## TASK OBJECTIVE
Update the entries below by replacing each occurrence of "pie chart" with "pie graph", keeping all other text the same, and omit the pictures from your output.

##### EXTRACTED ENTRIES

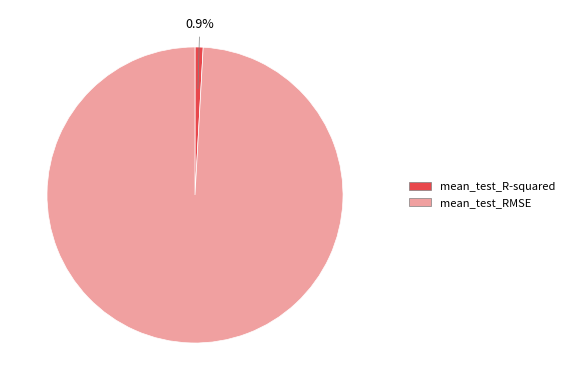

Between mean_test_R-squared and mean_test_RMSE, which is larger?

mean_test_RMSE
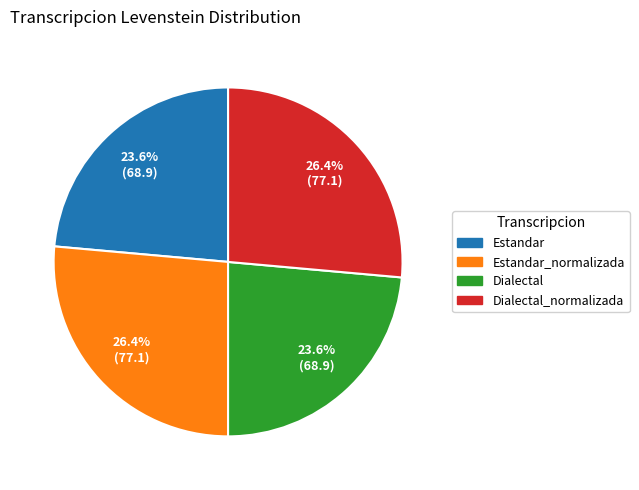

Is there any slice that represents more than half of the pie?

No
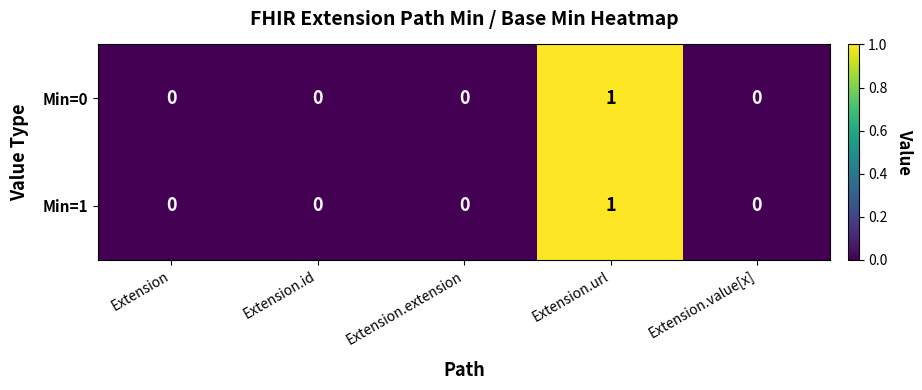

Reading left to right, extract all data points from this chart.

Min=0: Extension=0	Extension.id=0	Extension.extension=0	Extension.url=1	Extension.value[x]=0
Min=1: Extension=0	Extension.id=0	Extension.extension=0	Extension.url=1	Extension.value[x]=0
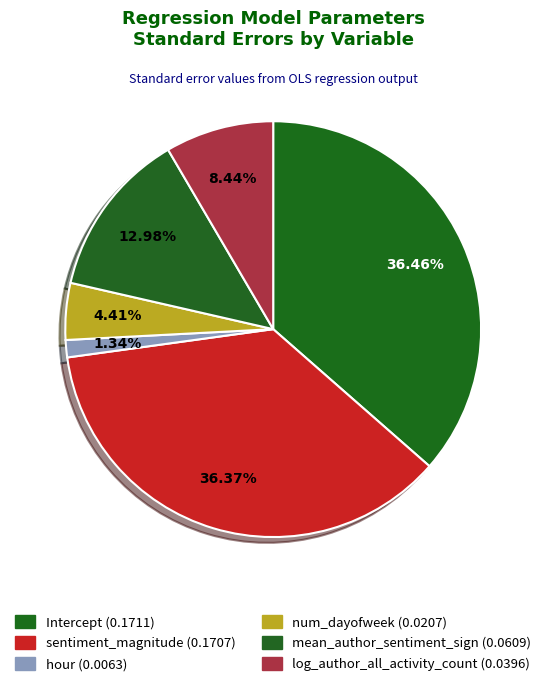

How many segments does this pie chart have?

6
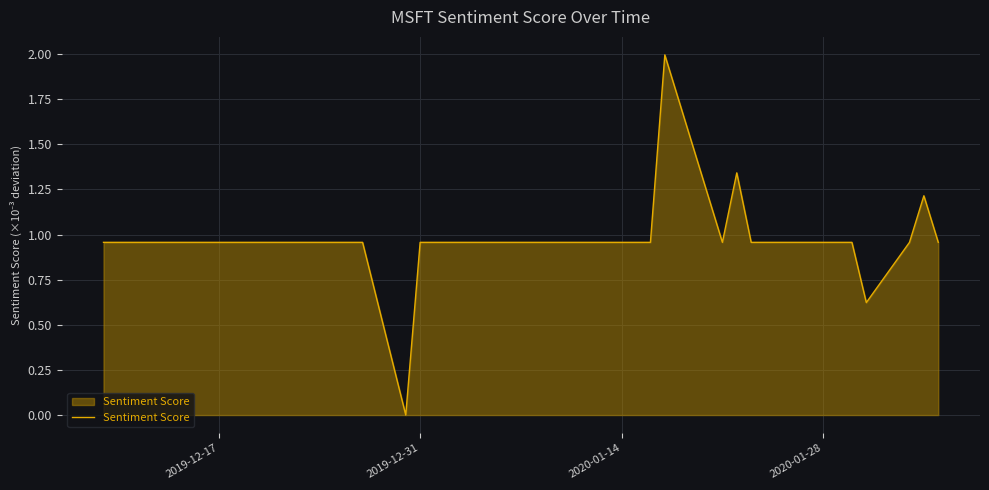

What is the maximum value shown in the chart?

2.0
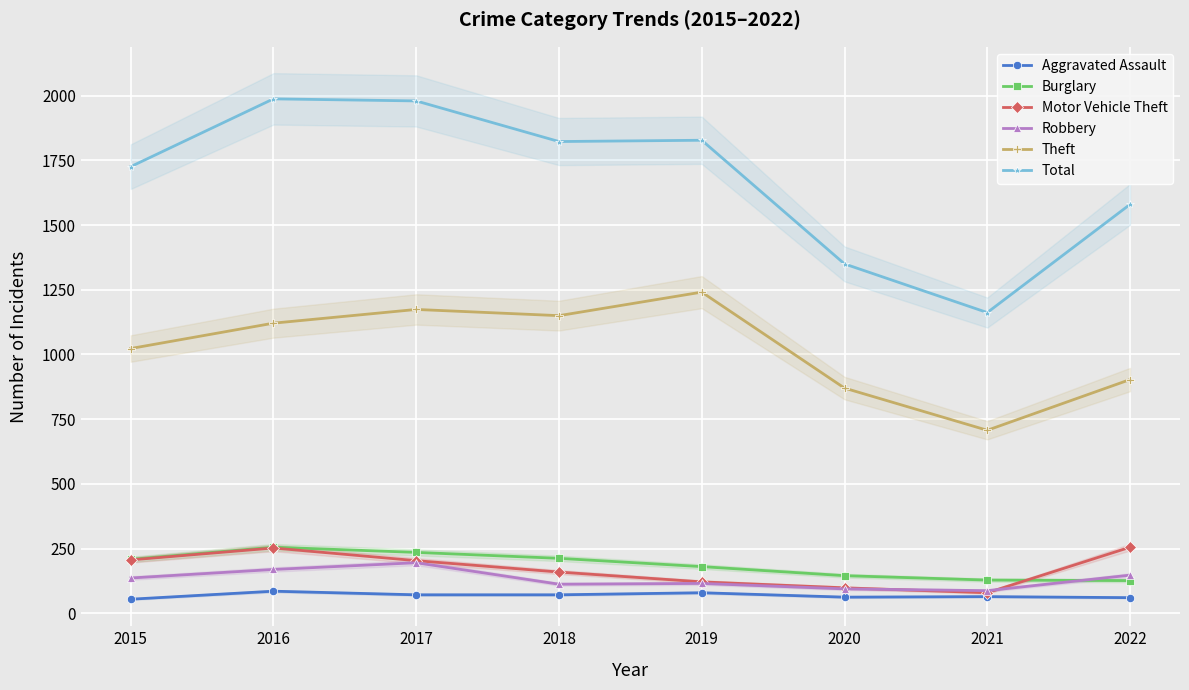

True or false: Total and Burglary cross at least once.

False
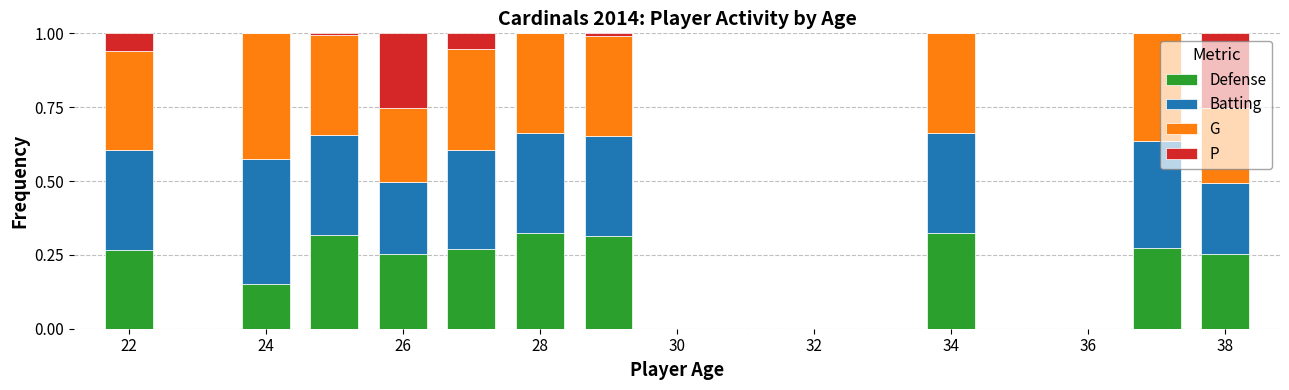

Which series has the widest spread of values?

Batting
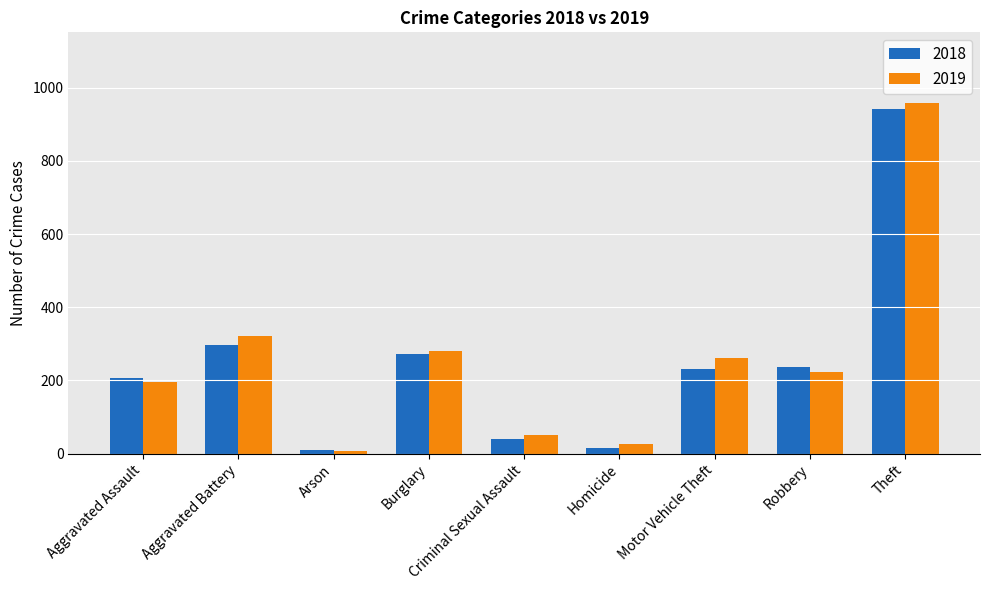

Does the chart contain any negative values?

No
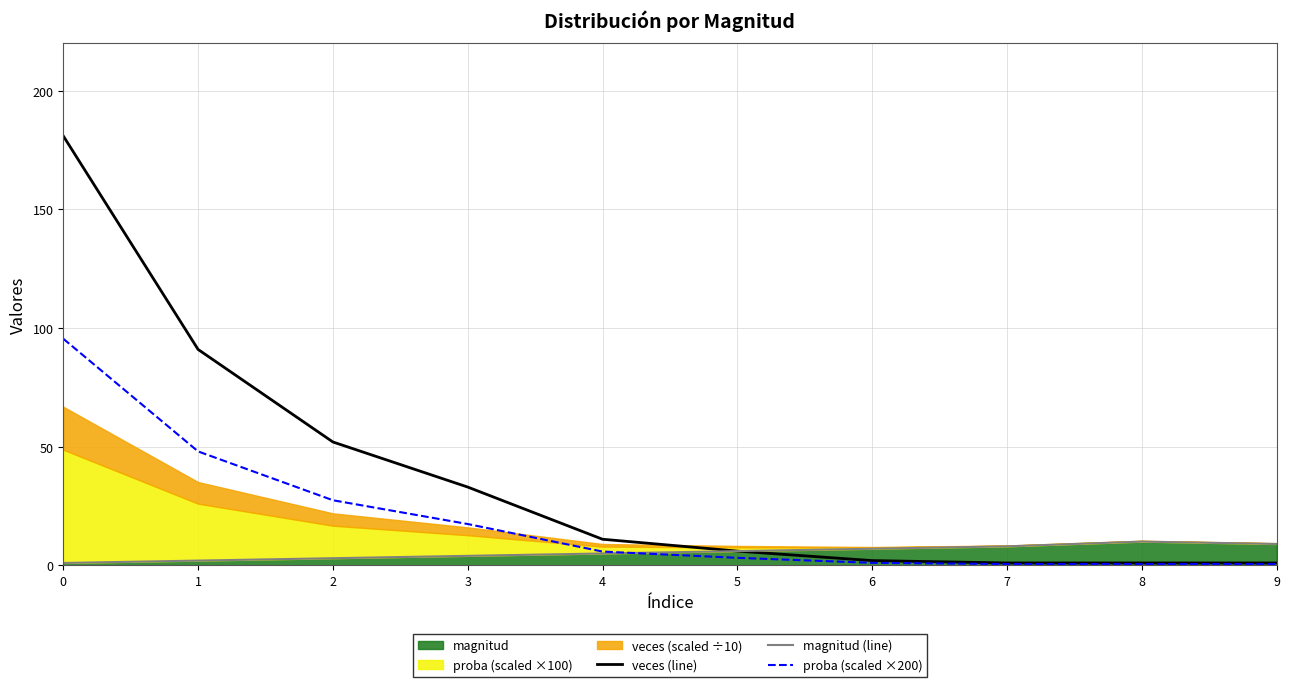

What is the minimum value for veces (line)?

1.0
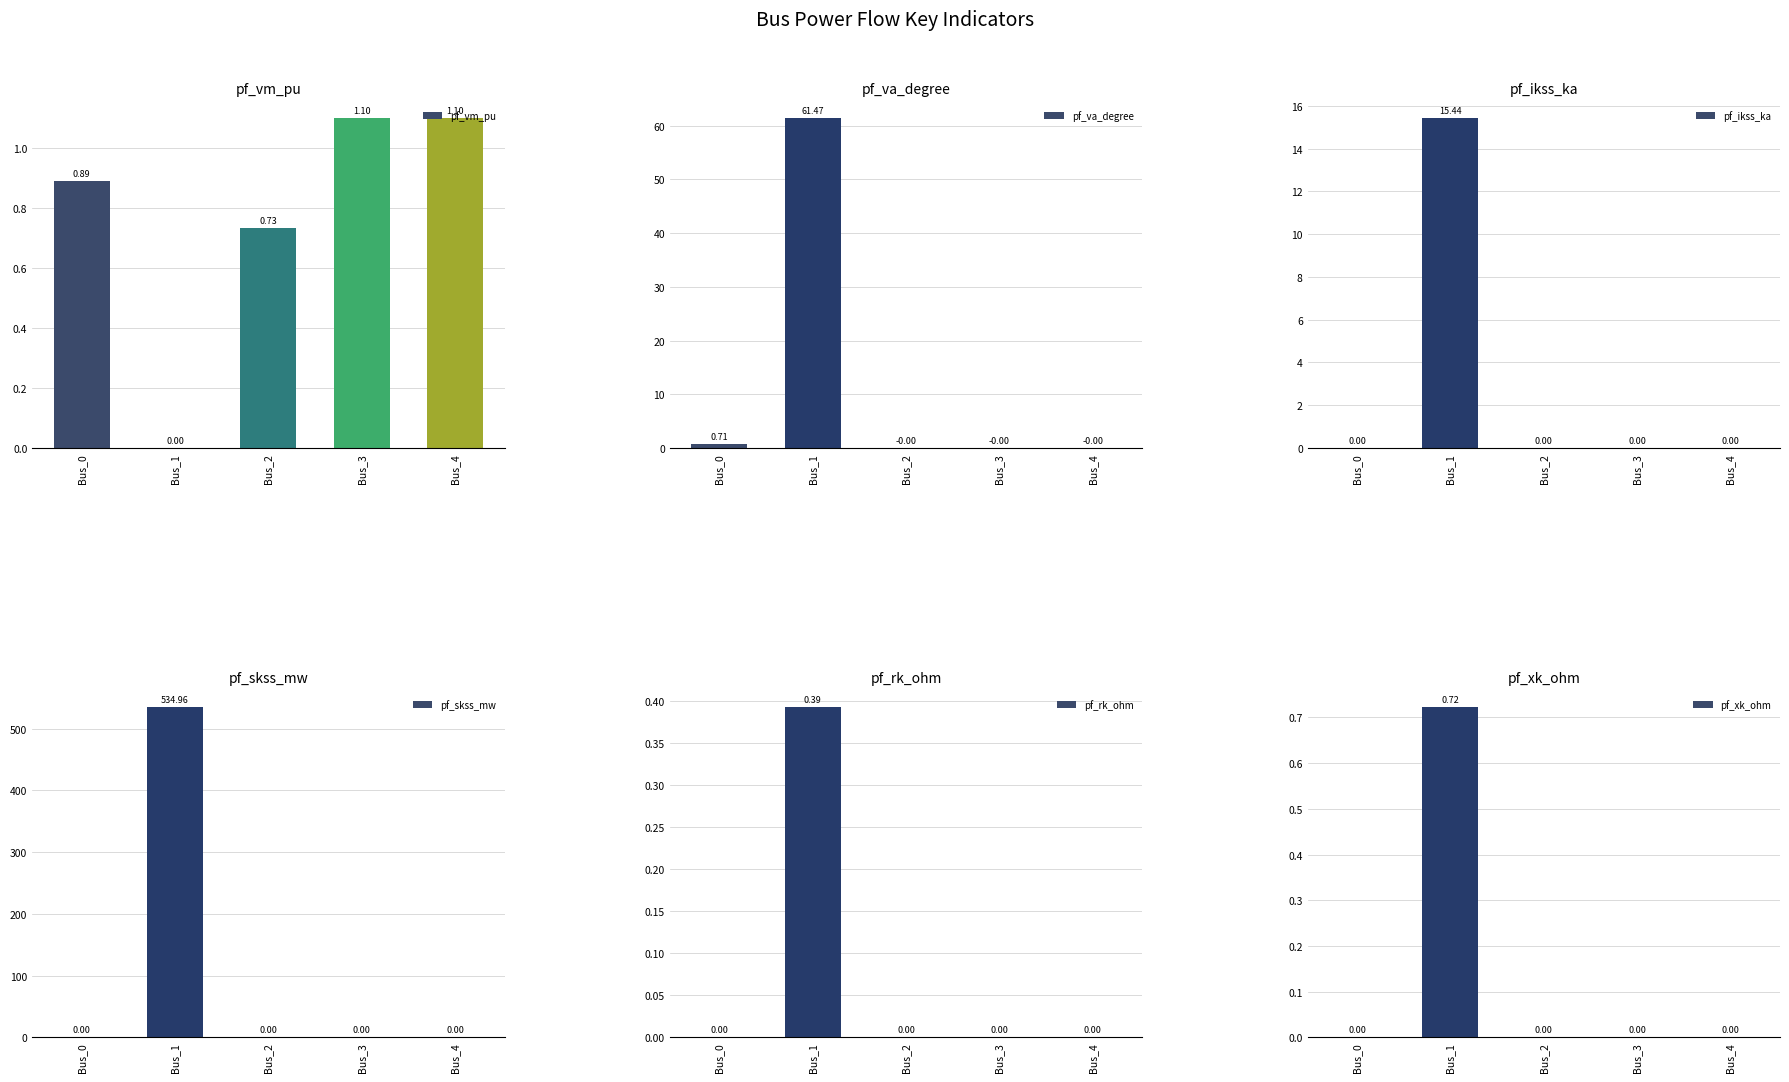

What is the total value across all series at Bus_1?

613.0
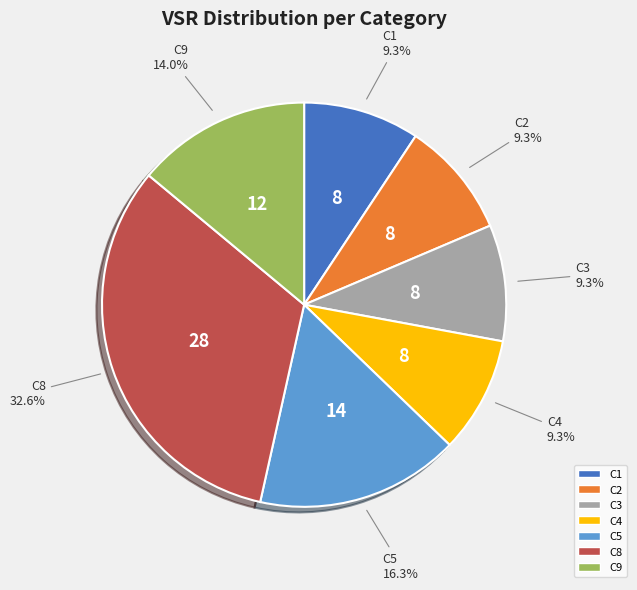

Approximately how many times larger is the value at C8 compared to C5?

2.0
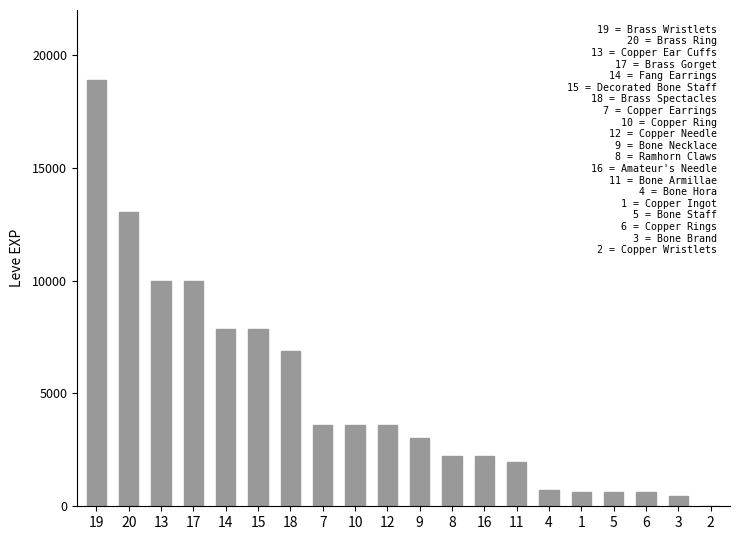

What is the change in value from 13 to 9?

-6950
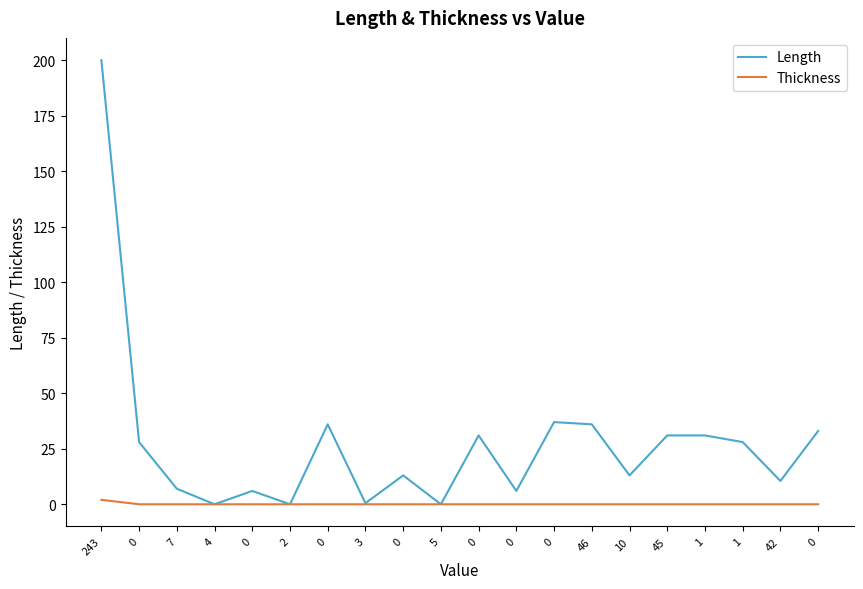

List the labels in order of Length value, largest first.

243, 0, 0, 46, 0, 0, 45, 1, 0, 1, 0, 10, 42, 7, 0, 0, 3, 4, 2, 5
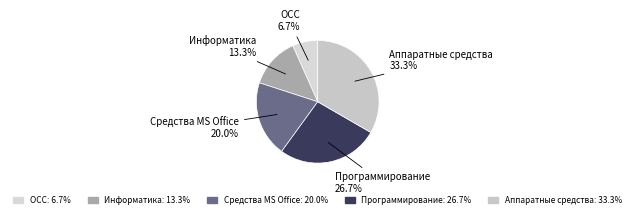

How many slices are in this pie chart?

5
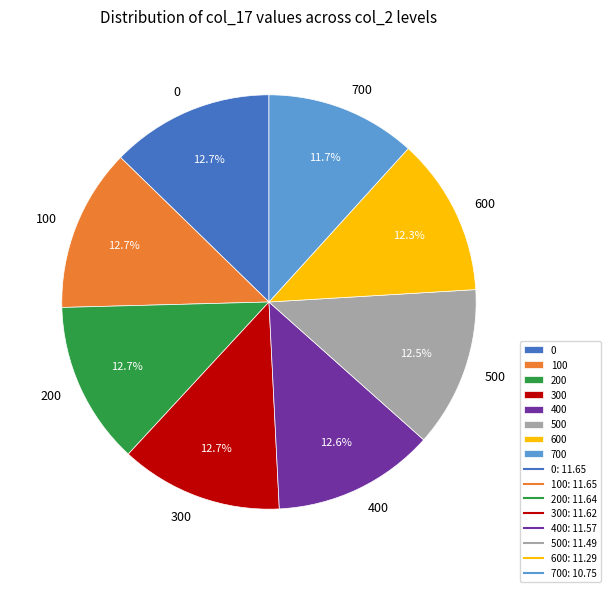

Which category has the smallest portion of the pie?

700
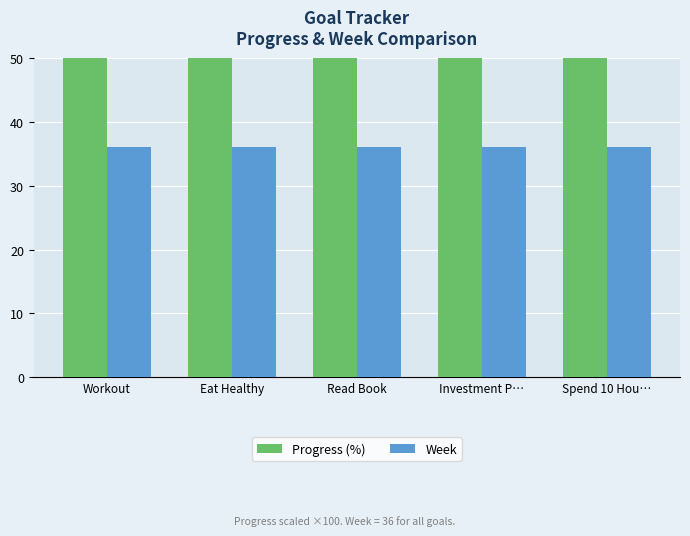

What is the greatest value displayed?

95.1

##########

## ANSWER BOX
Between mean_test_R-squared and mean_test_RMSE, which is larger?

mean_test_RMSE

Is there any slice that represents more than half of the pie?

No

Reading left to right, extract all data points from this chart.

Min=0: Extension=0	Extension.id=0	Extension.extension=0	Extension.url=1	Extension.value[x]=0
Min=1: Extension=0	Extension.id=0	Extension.extension=0	Extension.url=1	Extension.value[x]=0

How many segments does this pie graph have?

6

What is the maximum value shown in the chart?

2.0

True or false: Total and Burglary cross at least once.

False

Which series has the widest spread of values?

Batting

Does the chart contain any negative values?

No

What is the minimum value for veces (line)?

1.0

What is the total value across all series at Bus_1?

613.0

Approximately how many times larger is the value at C8 compared to C5?

2.0

What is the change in value from 13 to 9?

-6950

List the labels in order of Length value, largest first.

243, 0, 0, 46, 0, 0, 45, 1, 0, 1, 0, 10, 42, 7, 0, 0, 3, 4, 2, 5

How many slices are in this pie graph?

5

Which category has the smallest portion of the pie?

700

What is the greatest value displayed?

95.1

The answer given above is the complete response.